Some of the funniest incidents I can recall from reenacting revolve around alcohol. I'm not a heavy drinker, but for years just about the only time I ever drink and get drunk is at a reenactment. Not anymore it seems.

My unit used to be the drinkinest, and funniest about it West of the Mississippi, but a Captain's passing, and a lot of the old crowd retiring, and others left not being able to drink due to medication that comes with age seems to have resulted in those being old times never to happen again. Plus add to that an SCV Color Guard I'm a senior NCO of that we're converting into a real reenacting unit, (not the farby disease its been, again old farts going), I'm probably just about the only one in it who will drink! The good Christians in there won't stand for it and I'm too respectful to ignore it.

Oh what I would give to relive the hilarious old days...
 
I remember the 125th of Franklin cold as hell on Saturday night. Then we had a fire that night caused by the wind. After everyone was too cold to sleep, so we spent the rest of the night burning the soles of our shoes trying to keep our feet warm. One guy's shoe started burning, and he didn't even feel them burning. Then a guy across from us had a heart and died. To top it off a sutler got drunk and froze to death underneath a tree, they didn't find him for three days. All in all it topped most of the reenactments I had ever been too. I actually enjoyed the weekend. Too cold though. It made having the overcoat worth all of the money I had spent.
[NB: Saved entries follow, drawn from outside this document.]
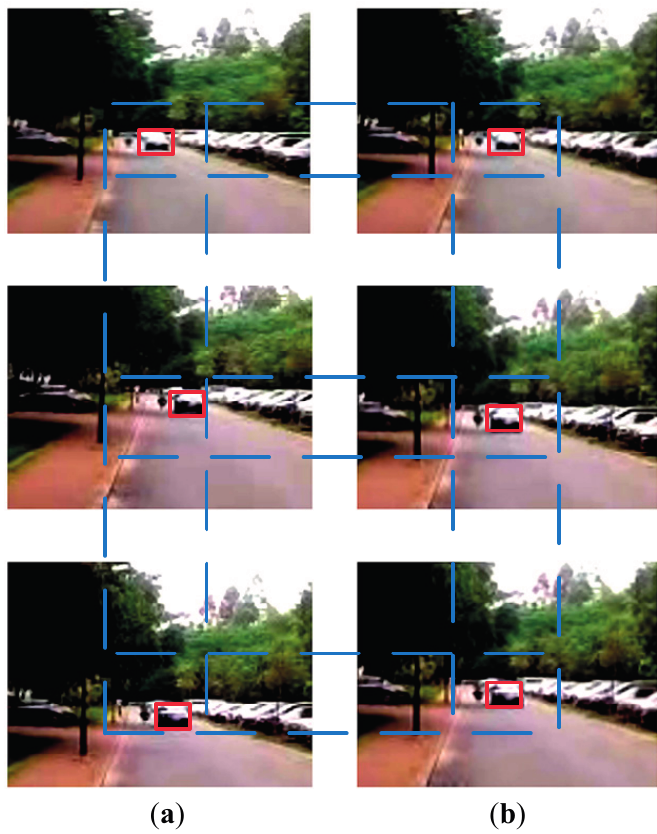
Figure 8. ( a ) the vibrating images; ( b ) those compensated by the optical stabilization method, using two DMs, the car in the image sequences was marked in red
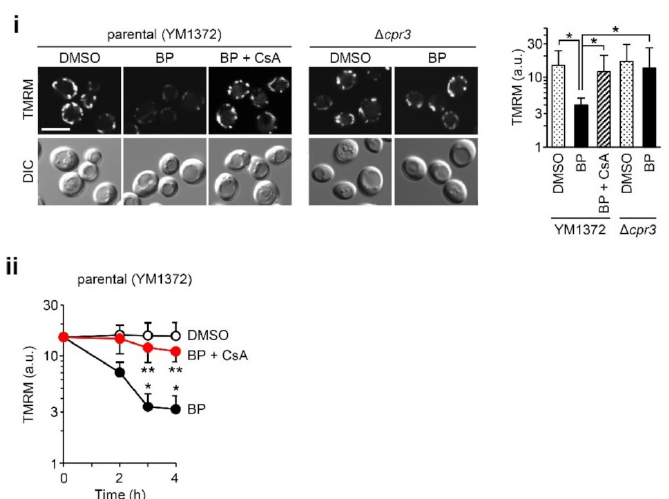
Figure 1. The effect of bisindolylpyrrole (BP) on the mitochondrial membrane potential in wild- type (YM1372) and Cpr3-deficient ( ∆ cpr3 ) yeast strains ( Saccharomyces cerevisiae ), pre-stained with 50 nM tetramethylrhodamine methyl ester (TMRM). ( i ) Left panels show confocal images for TMRM fluorescence signals at 4 h; representative fields were randomly imaged. Scale bar: 5 µ m. Right panel shows the quantification of TMRM fluorescence signals (data represent the mean ± SD from 100–150 cells; * p < 0.001 by Welch’s t -test with Bonferroni correction). The potential levels under 5 a.u. obtained by treatment with 0.5 µ M carbonyl cyanide 4-(trifluoromethoxy) phenylhydrazone (FCCP), an uncoupler, were considered to reflect depolarization. ( ii ) The time course of TMRM fluorescence over 4 h in the presence of DMSO (vehicle) or 5 µ M BP with or without 3 µ M cyclosporin A (CsA) in YM1372 (data represent the mean ± SD from 100–150 cells; * p < 0.001 relative to DMSO control; ** p < 0.001 relative to BP at the same time points, by Welch’s t -test).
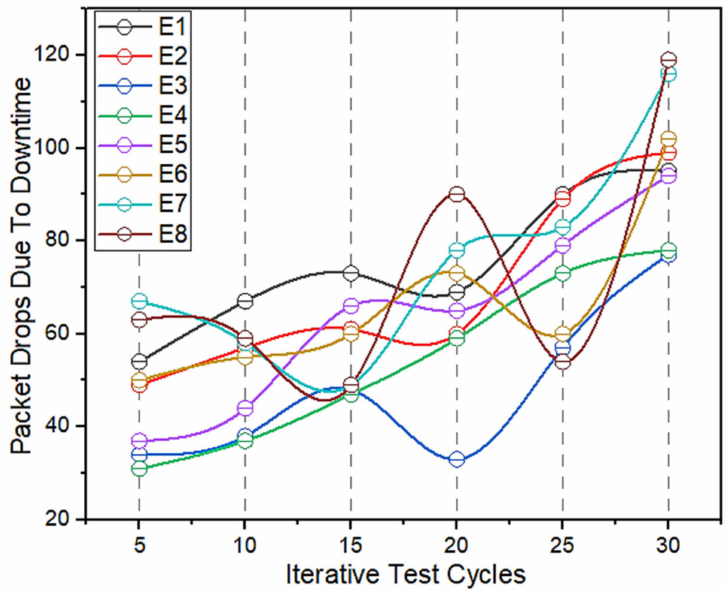
Figure 13. Total number of packets dropped due to sensor node’s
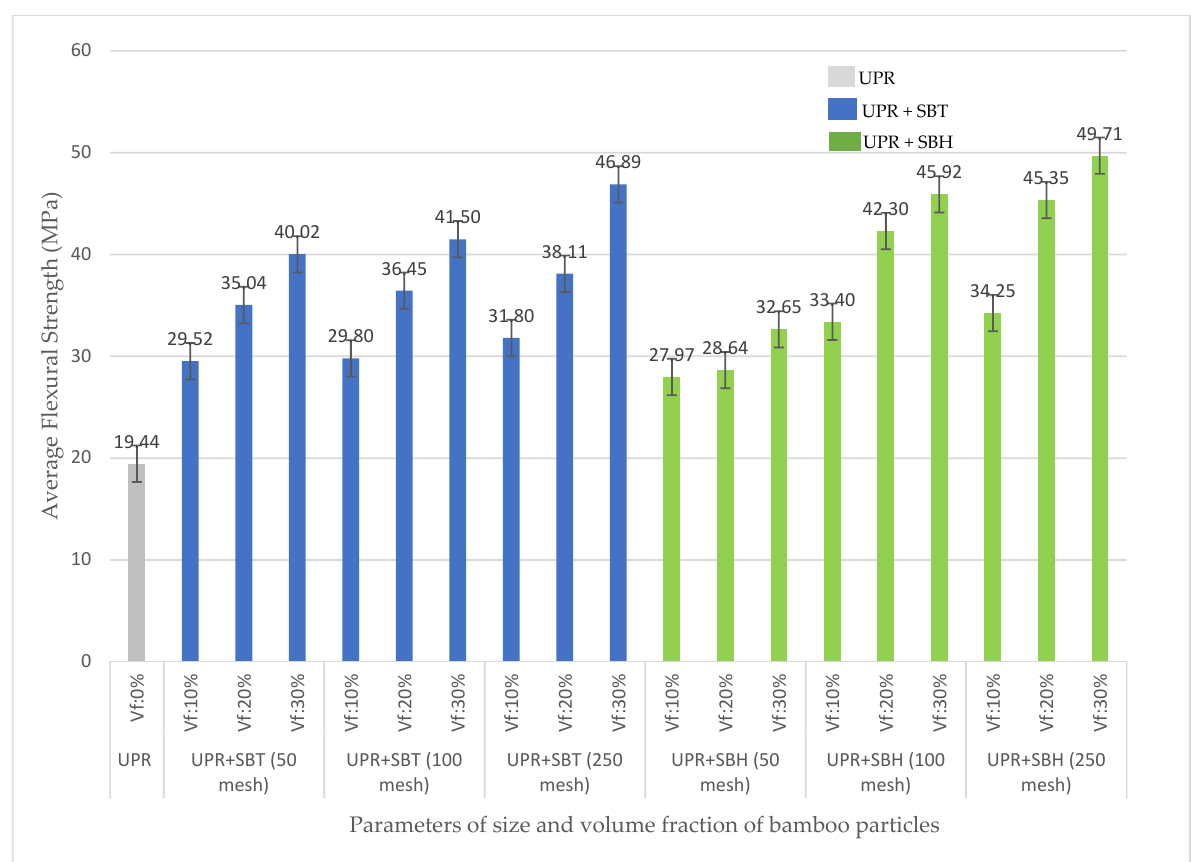
Figure 5. Relationship between UPR composite flexural strength to volume fraction and particle size of SBT and SBH.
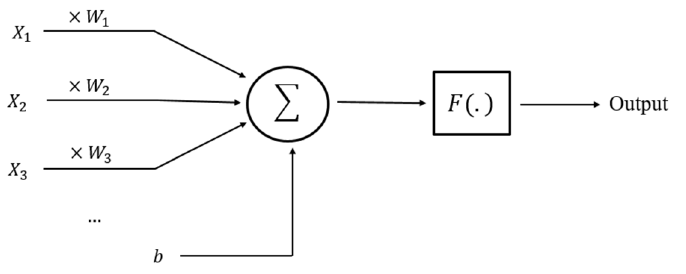
Figure 3. Schematic diagram of a multilayer perceptron neural network (MLP-NN) neuron.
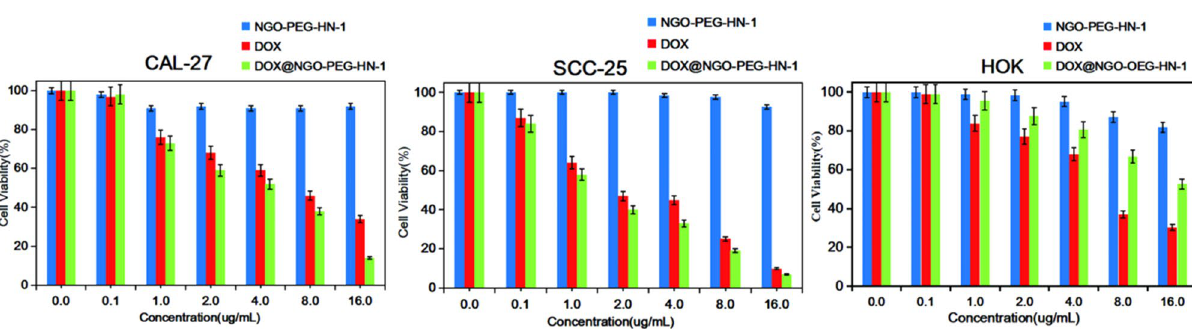
Figure 11. The Cell Viability of CAL-27 SCC-25 and HOK co-cultured with DOX, NGO-PEG-HN-1, and DOX@NGO-PEG-HN-1 for 24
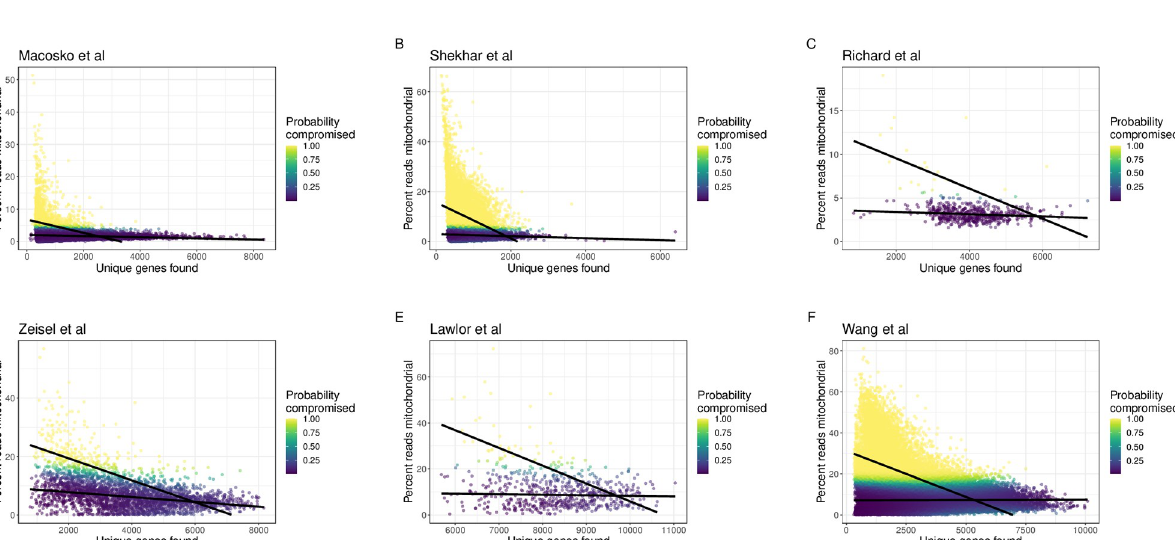
PLOS Computational Biology | https://doi.org/10.1371/journal.pcbi.1009290 August 24,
Of course the weirdest thing I had ever seen at any event had to be the midnight ritual dance by the Clan of the Bone when we were filming the Killer Angels. It was hands down the weirdest thing I had ever witnessed. If I didn't like beer so much I would have quit drinking right then and there. It happened at the main Confederate camping area, the actual site of the main hospital site of the Confederate 2nd Corps. This unit found a bone in the woods there and it looked a lot like a human thigh bone. They made up a chant/song about the bone and the ritual dance. The rest they say is history. I just hope a video of that never ever appears on youtube.